El hombre se hallaba en la penumbra absoluta. Allá, a lo lejos, no había nada. Todo era oscuridad.
Comenzó a caminar, no sabía muy bien hacia dónde, pero aun así empezó a desplazarse en la inmersión absoluta de ese abismo infinito… fue entonces que lo comprendió: había muerto y esto era aquello que a uno le espera una vez que fallece.
Según lo que aprendió en la vida terrenal, las religiones planteaban diferentes finales para las personas que siguieran sus doctrinas… podían esperarles los Campos Elíseos, el Inframundo, el Cielo o hasta un edén en donde te recibirían cuarenta vírgenes. Aun así, ninguna de ellas decía que lo que le esperaba al hombre, una vez muerto, era la nada misma… o eso creía.
Sin ninguna acción que lo anticipara, la tierra comenzó a abrirse y fue así que una montaña surgió. Poseía una altura que escapaba del entendimiento humano, era de tierra negra y ostentaba una colosal puerta que estaba abierta de par en par, invitándolo a entrar.
Fue entonces que lo comprendió, su destino era ingresar al interior de aquella montaña.

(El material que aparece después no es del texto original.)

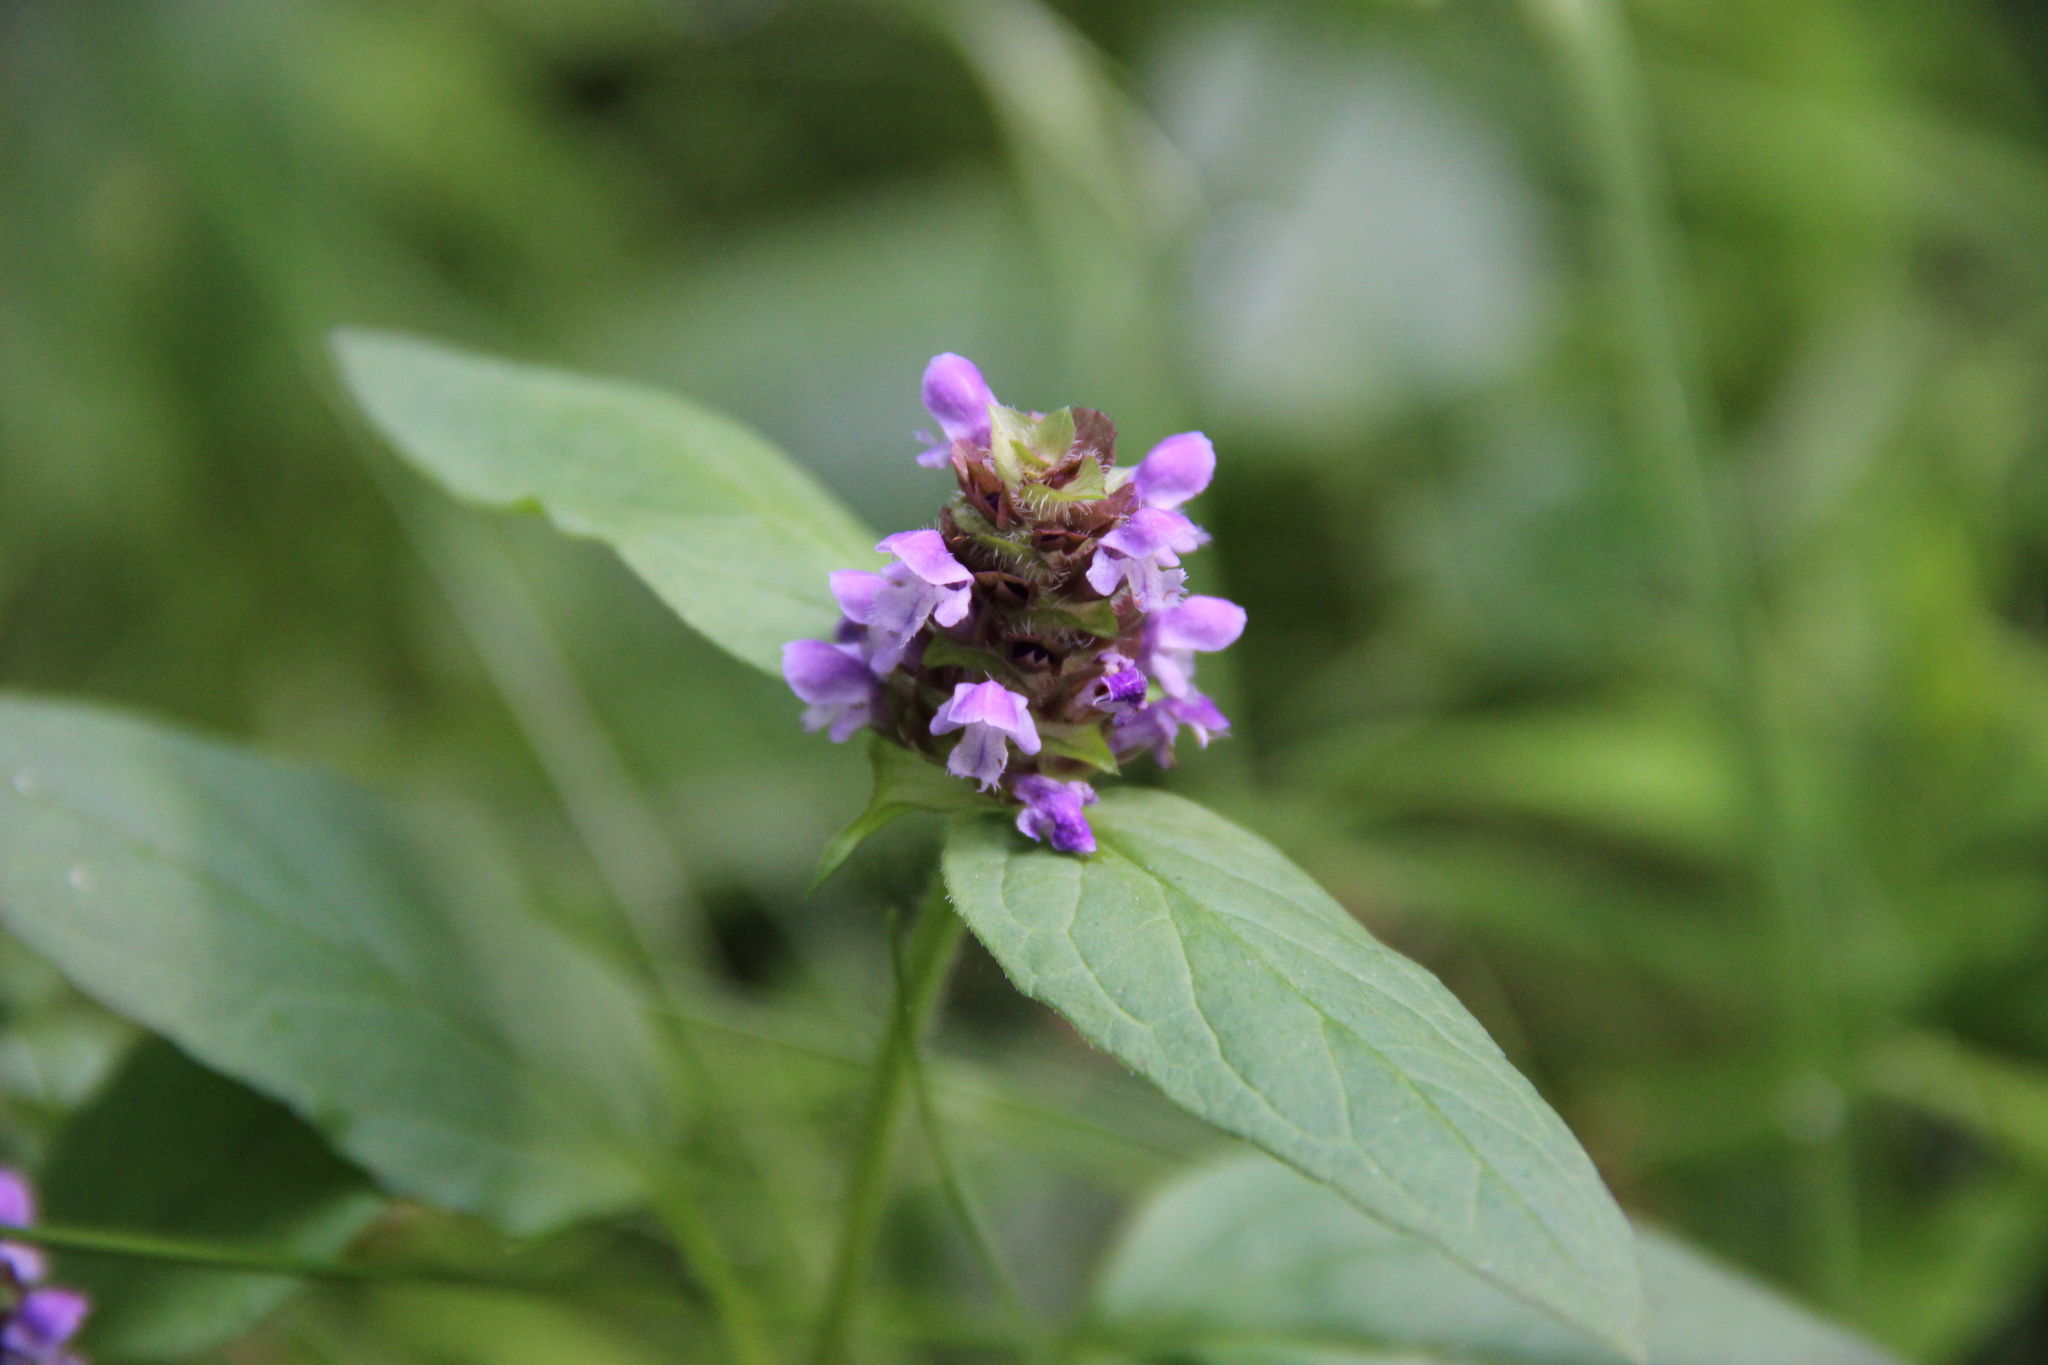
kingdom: Plantae
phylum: Tracheophyta
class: Magnoliopsida
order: Lamiales
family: Lamiaceae
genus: Prunella
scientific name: Prunella vulgaris
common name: Heal-all
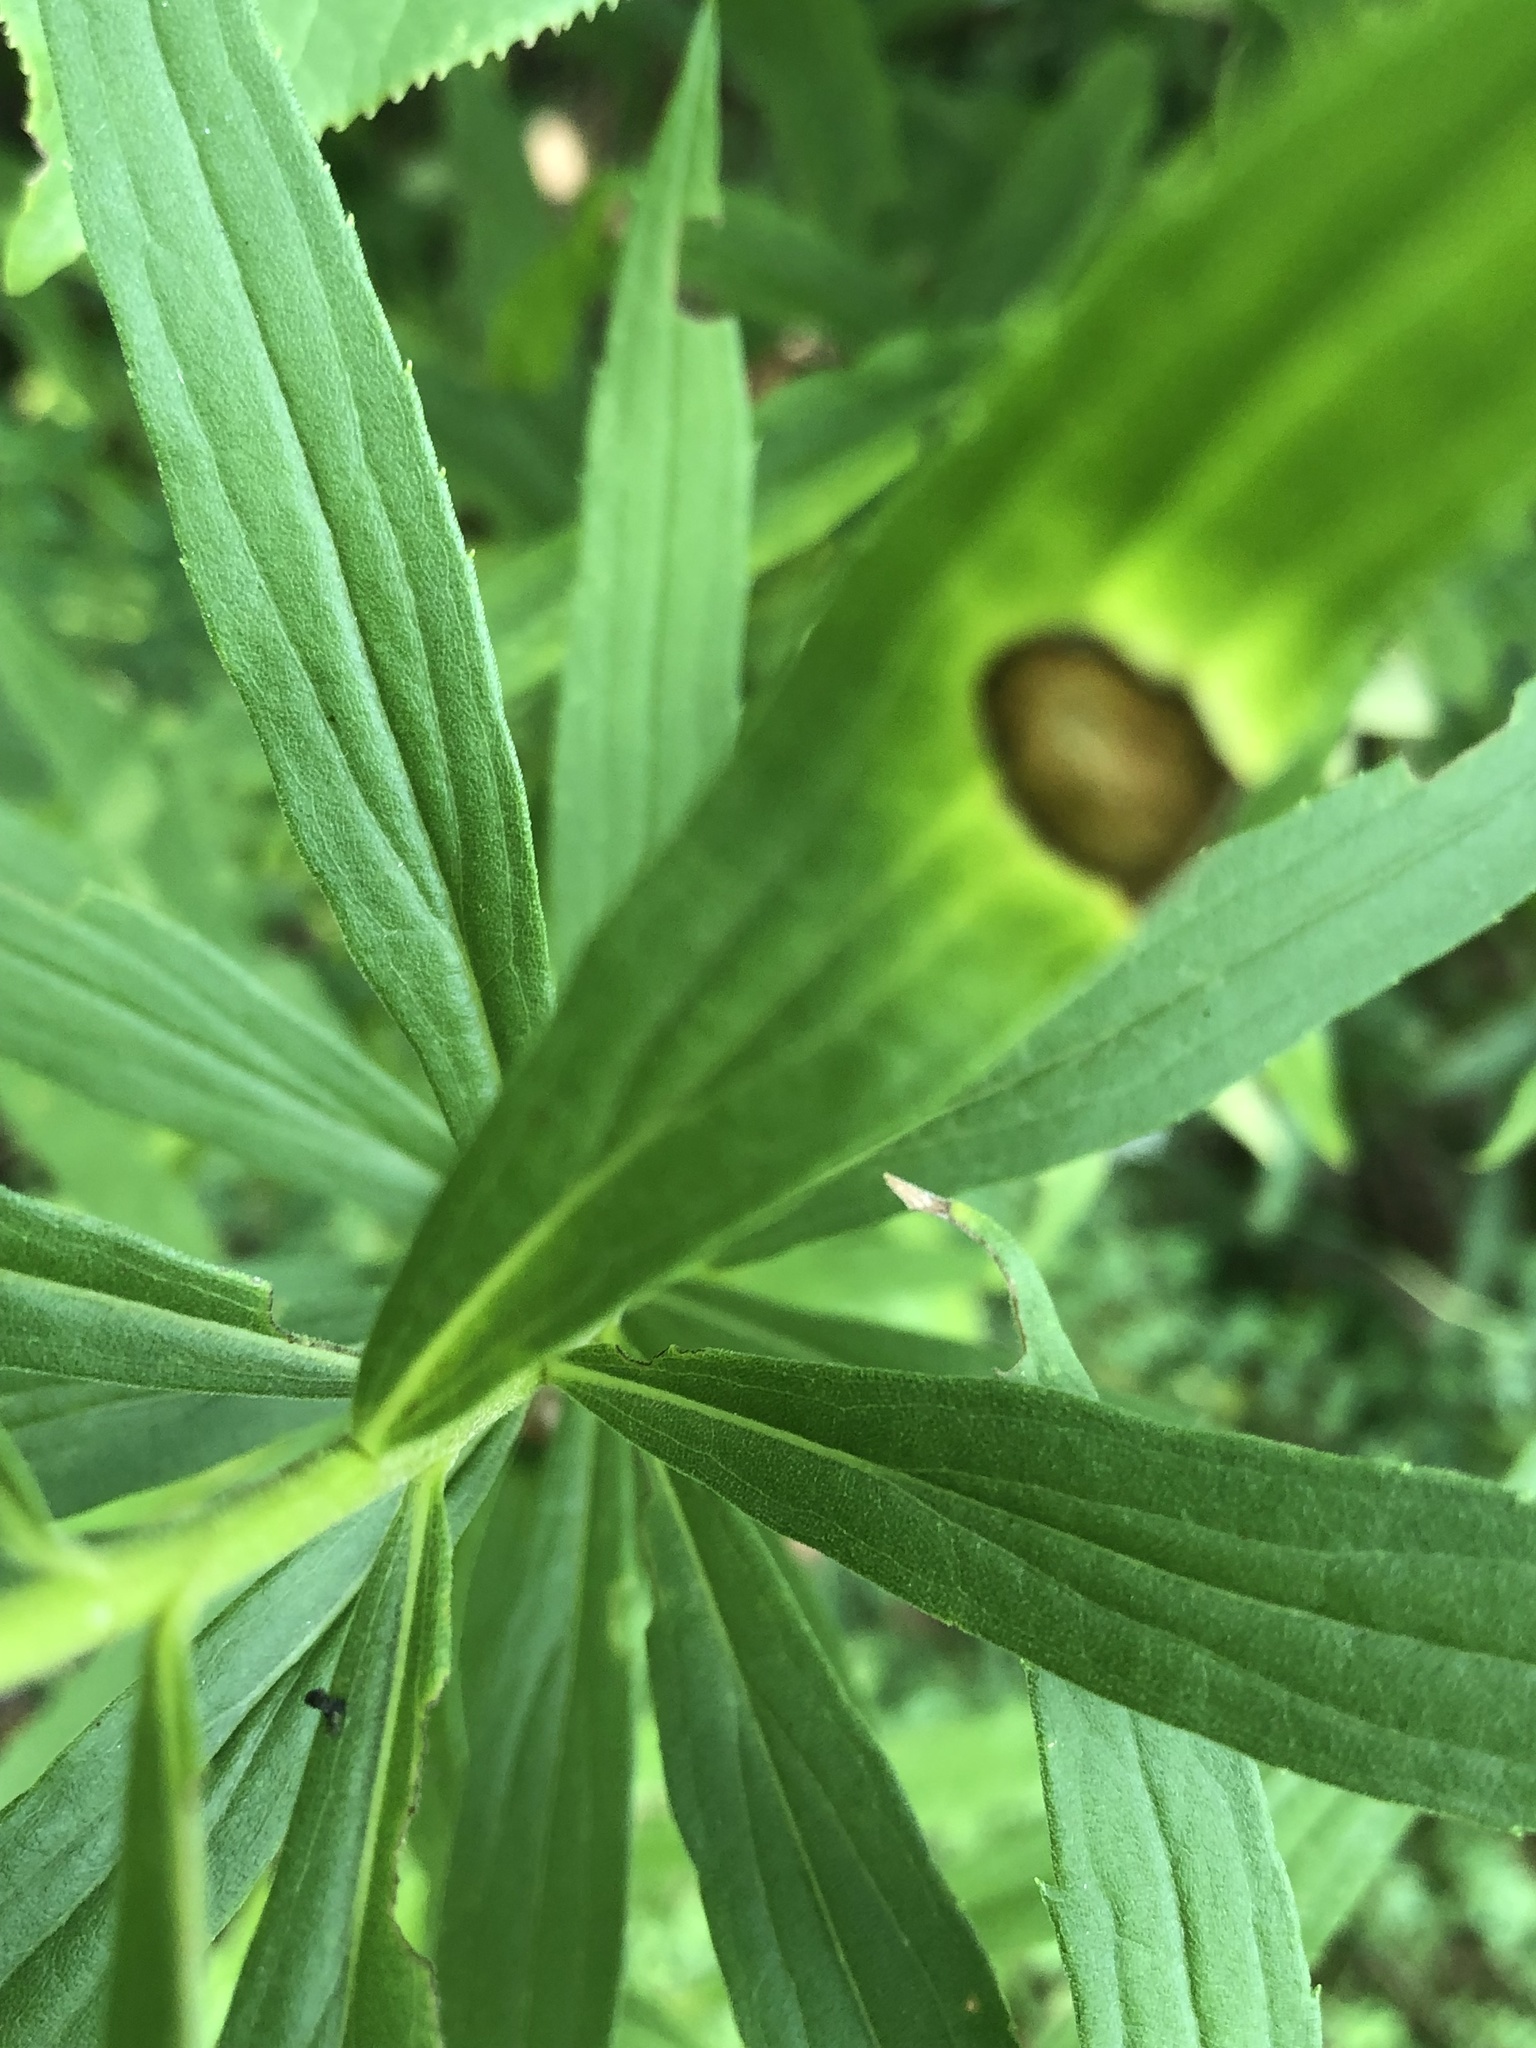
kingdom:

En aquel instante que la prominencia emergió, todas las alarmas de su ser, aquellas que indicaban el “peligro”, comenzaron a resonar con gran intensidad: en la entrada o, mejor dicho, al final de aquella entrada, se encontraba el mal encarnado.
Pese a todo, se movió… pese a todo, caminó y, mientras más se acercaba al ingreso, más fuerte y repelente era el olor de la carne quemada y podrida que inundaba sus fosas nasales con suma agresividad.
Cuando puso un pie adentro de la montaña, una voz, profunda y macabra, le dio la bienvenida.
-Te estaba esperando. – Le dijo la voz, que provenía de una mujer que se encontraba al fondo del camino, sentada en un gran trono blanco.
El hombre se arrodilló y rompió a llorar.
-¿Por qué? – Le preguntó, visiblemente quebrado-. Si fui un buen hombre, nunca obré mal y no le hice mal a nadie.
-¿Y qué esperabas? – Quiso saber la mujer, con una sonrisa maliciosa.
El hombre trató de reincorporarse como pudo. Se puso de pie, temblando, y volvió a hablar.
En vida se decía que la gran broma que tú le habías jugado a los humanos era hacerles creer que no existís – Acotó, despechado.
-No, estás equivocado – Respondió-. La gran broma que yo les hice era hacerles creer que tenían posibilidad de salvación.
El sujeto rompió a llorar nuevamente, gimió, sabiendo que su destino era inevitable, y afirmó, sin dejar de lamentarse.
-Sólo tú, como el Diablo que eres, podrías obrar con tanta maldad. – Fue lo que dijo.
-En eso también te equivocas. – Acotó-. ¿Quién dijo que yo soy el Diablo? – Le preguntó, en un tono burlón-. El Diablo nunca existió. Sólo estoy yo, Dios.